The Africa-Europe Challenge kindly invites you to take part the

Africa-Europe Challenge 2011-2012. The AEC project is the ever first

yacht race and events around Africa. The special feature of the race:

participants can enter for even a single leg.

*The main features of the race:*

- The racing fleet sails around the African continent starting from

Malta at 24th July, 2011. Transits the Suez Canal, sails to South

Africa and Gibraltar, finally finishes to Malta until the end of May,

2012.

- The whole race contains 15 legs and 23 stopovers, the fleet visits

13 African and 3 European countries. The total distance is almost

13,000 nautical miles.

- Cultural events and touristic programs on every stopover.

- AEC fleet meets the Volvo Ocean Race in Cape Town at December, 2011.

- Safety first: the leg passes the pirate infested area (Gulf of Aden

and North Indian Ocean) is out of the race, yachts will be shipped by

a special yacht transport carrier defended by allied naval forces.

- Privately and jointly owned yachts may enter between 40 and 60 feet

LOA.

- Ten Dufour 44 Performance yachts can be chartered for the whole race

or even for single legs.

- Crews can enter the whole race or even single legs.

- National teams can be formed: their yachts must take part the whole

race but crews may change even leg by leg.

- Three racing divisions: Racing, Cruising and Open.

- The AEC provides Media and Sponsorship Package, which shall

determine the media rights and sponsorship opportunities.

Please note, that participants have 5-20 percent discount if enter

more legs or the whole race and have 10-30 percent time discount if

you early enter the race!

For more information visit our website or do not hesitate to contact

us! We are waiting for your interests.


----------



## sailingdog (Mar 19, 2006)

Thank you for posting. I'd point out that you need to follow the special interest full disclosure rules and include your relationship to the Africa-Europe challenge in your signature or title.


----------



## blt2ski (May 5, 2005)

Aaaaa dog, 

I would think with a handle that is the SAME as the "notice of race" being posted, "would" tell most that this person is probably "paid staff" or at least some high up volunteer! Not sure they really need to go to the trouble of the relationship in sig or equal!

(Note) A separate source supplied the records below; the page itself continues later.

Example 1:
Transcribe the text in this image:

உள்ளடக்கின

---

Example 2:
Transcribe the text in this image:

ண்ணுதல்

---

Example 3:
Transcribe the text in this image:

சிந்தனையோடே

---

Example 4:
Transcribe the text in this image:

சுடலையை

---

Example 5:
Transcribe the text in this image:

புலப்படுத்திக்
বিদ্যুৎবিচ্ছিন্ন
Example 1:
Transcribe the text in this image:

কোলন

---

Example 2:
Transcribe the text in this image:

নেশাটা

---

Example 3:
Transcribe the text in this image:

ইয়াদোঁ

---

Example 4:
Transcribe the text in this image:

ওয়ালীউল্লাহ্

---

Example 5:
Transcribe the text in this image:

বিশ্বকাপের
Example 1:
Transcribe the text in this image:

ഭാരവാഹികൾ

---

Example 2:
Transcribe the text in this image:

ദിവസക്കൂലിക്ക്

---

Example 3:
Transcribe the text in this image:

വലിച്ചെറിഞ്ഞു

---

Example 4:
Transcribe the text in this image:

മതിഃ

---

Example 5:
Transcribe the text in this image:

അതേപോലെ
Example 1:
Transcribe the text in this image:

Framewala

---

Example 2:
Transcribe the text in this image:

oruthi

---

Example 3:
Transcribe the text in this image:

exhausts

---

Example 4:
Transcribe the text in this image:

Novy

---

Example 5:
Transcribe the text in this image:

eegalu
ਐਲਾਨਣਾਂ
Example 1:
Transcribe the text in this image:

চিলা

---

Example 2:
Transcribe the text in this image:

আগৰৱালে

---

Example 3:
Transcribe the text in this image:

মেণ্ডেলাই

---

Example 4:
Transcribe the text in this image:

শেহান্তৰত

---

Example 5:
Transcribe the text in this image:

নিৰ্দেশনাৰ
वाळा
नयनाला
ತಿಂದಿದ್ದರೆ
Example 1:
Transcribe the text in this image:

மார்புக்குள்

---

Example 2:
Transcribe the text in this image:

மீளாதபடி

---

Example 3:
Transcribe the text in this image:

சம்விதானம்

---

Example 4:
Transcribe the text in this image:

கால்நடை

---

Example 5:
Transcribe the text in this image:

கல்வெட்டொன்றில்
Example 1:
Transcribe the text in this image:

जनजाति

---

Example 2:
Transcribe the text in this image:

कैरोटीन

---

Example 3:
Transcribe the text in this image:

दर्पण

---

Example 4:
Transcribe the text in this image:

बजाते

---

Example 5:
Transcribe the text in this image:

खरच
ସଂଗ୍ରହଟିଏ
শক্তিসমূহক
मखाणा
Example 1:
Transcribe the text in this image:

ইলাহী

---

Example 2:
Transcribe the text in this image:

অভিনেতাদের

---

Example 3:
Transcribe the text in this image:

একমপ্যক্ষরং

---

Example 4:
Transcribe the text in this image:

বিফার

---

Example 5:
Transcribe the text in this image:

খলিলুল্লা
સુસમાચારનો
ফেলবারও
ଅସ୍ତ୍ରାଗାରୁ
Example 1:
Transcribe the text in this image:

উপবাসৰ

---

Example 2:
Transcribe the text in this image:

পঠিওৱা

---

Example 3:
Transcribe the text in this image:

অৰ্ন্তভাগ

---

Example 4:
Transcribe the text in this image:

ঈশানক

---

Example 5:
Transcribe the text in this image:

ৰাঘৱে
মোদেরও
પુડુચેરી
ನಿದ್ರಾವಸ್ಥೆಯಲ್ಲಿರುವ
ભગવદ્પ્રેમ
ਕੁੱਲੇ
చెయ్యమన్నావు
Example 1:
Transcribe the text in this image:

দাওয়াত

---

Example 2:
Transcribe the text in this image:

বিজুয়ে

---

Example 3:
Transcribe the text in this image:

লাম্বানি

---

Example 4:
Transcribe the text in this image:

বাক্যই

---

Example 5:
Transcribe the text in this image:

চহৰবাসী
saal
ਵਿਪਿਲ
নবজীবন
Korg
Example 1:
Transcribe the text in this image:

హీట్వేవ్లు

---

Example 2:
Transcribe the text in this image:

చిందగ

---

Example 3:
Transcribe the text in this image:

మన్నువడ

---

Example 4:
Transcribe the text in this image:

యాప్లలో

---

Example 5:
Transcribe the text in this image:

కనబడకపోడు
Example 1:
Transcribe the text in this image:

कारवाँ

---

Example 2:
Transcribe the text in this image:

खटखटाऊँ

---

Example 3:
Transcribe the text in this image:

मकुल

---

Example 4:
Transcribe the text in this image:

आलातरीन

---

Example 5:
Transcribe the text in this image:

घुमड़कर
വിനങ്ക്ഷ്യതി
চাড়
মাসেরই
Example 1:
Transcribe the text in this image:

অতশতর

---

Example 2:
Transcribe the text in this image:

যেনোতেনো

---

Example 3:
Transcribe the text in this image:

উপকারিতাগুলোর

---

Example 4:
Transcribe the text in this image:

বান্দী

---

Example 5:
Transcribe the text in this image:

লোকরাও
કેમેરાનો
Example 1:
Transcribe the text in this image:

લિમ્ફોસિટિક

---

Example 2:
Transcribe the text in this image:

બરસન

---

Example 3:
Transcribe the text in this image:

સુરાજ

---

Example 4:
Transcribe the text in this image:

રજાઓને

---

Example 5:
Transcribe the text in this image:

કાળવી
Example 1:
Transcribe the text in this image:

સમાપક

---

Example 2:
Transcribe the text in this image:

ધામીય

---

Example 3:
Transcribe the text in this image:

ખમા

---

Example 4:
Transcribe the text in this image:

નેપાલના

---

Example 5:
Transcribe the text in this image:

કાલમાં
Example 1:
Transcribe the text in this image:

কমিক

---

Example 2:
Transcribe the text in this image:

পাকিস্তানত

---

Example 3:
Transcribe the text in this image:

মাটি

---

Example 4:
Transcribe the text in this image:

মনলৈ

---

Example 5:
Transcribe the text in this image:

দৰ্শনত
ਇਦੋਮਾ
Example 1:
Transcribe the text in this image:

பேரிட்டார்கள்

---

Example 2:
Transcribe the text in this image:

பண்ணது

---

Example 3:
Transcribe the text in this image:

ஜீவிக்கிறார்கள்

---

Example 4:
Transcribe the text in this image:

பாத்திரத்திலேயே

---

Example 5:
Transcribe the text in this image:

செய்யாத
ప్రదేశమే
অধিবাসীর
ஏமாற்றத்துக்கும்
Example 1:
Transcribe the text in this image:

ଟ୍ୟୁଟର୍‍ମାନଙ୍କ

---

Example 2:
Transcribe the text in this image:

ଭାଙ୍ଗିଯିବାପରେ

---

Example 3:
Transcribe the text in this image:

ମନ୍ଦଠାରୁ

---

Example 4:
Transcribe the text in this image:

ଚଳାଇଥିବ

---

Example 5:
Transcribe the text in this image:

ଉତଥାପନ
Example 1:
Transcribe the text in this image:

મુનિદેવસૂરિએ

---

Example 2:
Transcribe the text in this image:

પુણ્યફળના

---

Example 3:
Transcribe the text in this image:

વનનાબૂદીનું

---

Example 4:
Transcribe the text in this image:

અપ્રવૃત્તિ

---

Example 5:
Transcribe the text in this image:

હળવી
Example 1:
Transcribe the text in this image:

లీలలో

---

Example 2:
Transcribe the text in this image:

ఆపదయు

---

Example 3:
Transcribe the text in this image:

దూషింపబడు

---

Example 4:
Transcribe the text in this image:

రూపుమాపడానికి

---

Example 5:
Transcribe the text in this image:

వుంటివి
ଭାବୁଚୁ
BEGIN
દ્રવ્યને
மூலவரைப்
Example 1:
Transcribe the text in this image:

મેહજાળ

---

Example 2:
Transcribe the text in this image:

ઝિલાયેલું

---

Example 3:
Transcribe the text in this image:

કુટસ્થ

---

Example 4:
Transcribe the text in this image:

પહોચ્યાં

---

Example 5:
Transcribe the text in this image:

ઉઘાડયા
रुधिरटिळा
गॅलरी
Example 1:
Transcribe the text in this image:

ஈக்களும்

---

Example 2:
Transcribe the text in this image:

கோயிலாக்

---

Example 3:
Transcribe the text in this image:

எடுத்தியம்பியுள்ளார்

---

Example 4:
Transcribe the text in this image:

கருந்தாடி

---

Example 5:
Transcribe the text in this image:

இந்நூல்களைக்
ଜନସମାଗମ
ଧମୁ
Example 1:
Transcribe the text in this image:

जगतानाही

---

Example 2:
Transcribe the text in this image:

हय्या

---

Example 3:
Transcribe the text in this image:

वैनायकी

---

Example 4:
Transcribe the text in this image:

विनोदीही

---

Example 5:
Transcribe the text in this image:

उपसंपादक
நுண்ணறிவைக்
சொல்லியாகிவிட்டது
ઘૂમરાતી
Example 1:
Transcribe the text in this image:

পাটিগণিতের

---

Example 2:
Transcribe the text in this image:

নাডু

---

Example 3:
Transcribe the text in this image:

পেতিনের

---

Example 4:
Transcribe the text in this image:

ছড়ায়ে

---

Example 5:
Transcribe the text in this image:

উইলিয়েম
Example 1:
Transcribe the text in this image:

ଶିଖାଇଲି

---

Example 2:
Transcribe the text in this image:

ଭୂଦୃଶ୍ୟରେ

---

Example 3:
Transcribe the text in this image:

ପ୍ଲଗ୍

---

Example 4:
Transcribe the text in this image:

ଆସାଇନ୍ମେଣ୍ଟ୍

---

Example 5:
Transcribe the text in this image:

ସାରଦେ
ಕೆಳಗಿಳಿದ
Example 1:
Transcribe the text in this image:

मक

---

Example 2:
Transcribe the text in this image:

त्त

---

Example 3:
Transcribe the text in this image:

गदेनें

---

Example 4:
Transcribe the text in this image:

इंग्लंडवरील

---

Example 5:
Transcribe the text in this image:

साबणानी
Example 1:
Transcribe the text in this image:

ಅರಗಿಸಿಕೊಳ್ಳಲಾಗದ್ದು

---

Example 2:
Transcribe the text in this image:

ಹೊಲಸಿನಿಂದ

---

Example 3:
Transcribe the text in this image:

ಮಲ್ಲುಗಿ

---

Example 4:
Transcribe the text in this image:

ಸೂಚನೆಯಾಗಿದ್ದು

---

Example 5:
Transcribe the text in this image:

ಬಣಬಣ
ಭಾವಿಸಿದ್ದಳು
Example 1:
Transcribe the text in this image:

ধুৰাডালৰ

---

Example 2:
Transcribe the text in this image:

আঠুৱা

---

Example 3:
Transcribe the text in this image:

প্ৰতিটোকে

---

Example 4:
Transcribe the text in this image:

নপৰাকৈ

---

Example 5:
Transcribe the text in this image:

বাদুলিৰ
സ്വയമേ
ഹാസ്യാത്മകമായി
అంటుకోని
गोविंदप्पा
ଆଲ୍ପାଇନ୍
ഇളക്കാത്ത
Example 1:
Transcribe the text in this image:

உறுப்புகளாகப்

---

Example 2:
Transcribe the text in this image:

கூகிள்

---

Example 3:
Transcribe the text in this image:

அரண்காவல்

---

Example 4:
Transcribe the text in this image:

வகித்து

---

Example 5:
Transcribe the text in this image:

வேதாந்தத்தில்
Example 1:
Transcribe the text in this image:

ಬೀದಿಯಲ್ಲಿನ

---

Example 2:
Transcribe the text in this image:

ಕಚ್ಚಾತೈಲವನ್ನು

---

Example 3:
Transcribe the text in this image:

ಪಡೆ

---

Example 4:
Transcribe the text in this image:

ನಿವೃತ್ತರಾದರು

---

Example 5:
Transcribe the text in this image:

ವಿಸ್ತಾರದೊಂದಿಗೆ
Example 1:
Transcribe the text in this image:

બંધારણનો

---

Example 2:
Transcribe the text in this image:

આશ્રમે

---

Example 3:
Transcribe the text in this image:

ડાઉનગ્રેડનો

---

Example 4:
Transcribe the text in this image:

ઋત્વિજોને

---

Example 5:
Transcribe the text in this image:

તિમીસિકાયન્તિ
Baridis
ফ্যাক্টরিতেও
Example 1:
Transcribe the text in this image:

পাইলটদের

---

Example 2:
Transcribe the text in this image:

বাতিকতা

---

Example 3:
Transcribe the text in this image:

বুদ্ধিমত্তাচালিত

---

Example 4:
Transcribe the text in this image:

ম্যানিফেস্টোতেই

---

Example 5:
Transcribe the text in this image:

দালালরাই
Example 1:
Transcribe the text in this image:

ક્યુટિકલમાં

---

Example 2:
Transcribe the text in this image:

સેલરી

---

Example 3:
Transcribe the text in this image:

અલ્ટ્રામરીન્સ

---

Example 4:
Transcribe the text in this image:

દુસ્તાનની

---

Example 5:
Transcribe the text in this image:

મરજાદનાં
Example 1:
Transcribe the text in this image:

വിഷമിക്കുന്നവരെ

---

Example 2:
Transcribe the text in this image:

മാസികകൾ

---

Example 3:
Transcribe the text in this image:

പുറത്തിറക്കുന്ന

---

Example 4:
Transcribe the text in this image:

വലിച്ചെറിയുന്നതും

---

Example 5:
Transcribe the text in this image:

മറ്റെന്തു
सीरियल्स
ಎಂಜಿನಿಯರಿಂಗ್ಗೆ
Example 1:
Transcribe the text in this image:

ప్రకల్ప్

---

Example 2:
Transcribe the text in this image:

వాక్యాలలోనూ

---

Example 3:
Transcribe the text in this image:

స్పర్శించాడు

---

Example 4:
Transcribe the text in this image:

Worst case, one could call this SPAM, but reality is, it is a notice of race by the owner/sponsor of the race. Pretty cut and dry when I saw it this morning. 

Marty


----------



## sailingdog (Mar 19, 2006)

Making assumptions like that can get you into trouble... I prefer that they make their relationship very CLEAR.


----------



## paulk (Jun 2, 2000)

Claifications about how they plan to get everyone safely through the Gulf of Aden/Indian Ocean (past Somalia, in particular) would be nice too.


----------